LONDON - China's execution of British citizen Akmal Shaikh on drug-dealing charges early yesterday has provoked an outcry of revulsion around Britain.
Chinese Ambassador Fu Ying was summoned to the British Foreign Office yesterday for a terse 45-minute meeting with Foreign Office Minister Ivan Lewis. A statement said the ambassador was called "to hear of the government's regret that Akmal Shaikh's mental health had been ignored by the Chinese judiciary despite repeated interventions by those with an interest in his case."
British officials said that over the last few weeks a flurry of pleas that China consider the mental stability of the 53-year-old prisoner were ignored. Shaikh's family had repeatedly said his behavior clearly showed he suffered from bipolar disorder.
The family's assertion was backed up by independent assessments from social workers in Poland, where Shaikh had lived before his trip to China in September 2007, where he was caught carrying nearly 9 pounds of heroin into the country. He was executed in Urumqi, in China's far northwestern Xinjiang province, the first European to be executed in China in half a century, activists say.
- Los Angeles Times
BELGRADE, Serbia - A Serbian official in charge of capturing war criminals resigned yesterday because his team has failed to arrest Ratko Mladic, who allegedly orchestrated the massacre of more than 7,000 Muslims in Bosnia.

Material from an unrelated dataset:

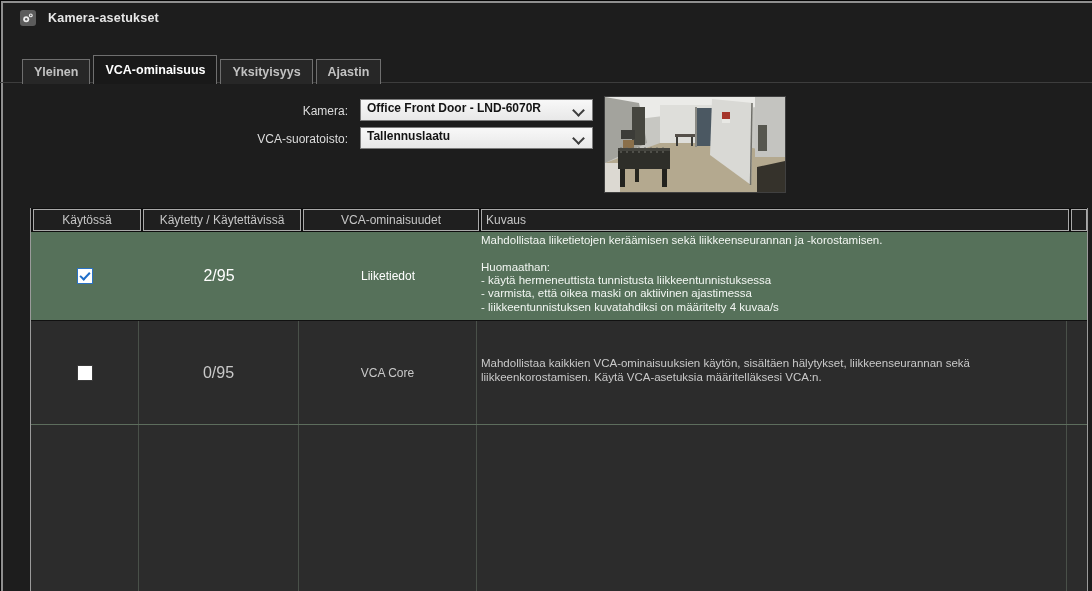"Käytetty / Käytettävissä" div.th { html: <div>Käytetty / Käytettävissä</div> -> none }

Rasim Ljajic submitted his resignation letter to Prime Minister Mirko Cvetkovic, who is expected to formally accept it. Ljajic had pledged earlier this year to quit if Mladic, the former Bosnian Serb army commander, is not captured by the end of 2009, and Ljajic apparently concluded there is little chance of that happening by tomorrow.
Mladic has been at large since he was indicted in 1995 by the tribunal in the Hague, Netherlands. He had lived freely in Serbia before going into hiding a few years ago. Serbia's pro-Western government officials have insisted that they don't know where Mladic is hiding.
MEXICO CITY - Mexico City enacted Latin America's first law recognizing gay marriage yesterday and said it hopes to attract same-sex couples from around the world to wed.
The law, approved by city legislators Dec. 21, was published in Mexico City's official register yesterday and will take effect in March. It will allow same-sex couples to adopt children, and municipal officials say it will make Mexico's capital a "vanguard city" - and attract extra tourism revenues.
"We are already in talks with some travel agencies that are planning to offer package tours that include flights, hotels, guides, and everything they need for the wedding, like banquets," said Alejandro Rojas, the city tourism secretary. "We are going to become a city on a par with Venice or San Francisco" - the current leader in the gay travel-market segment.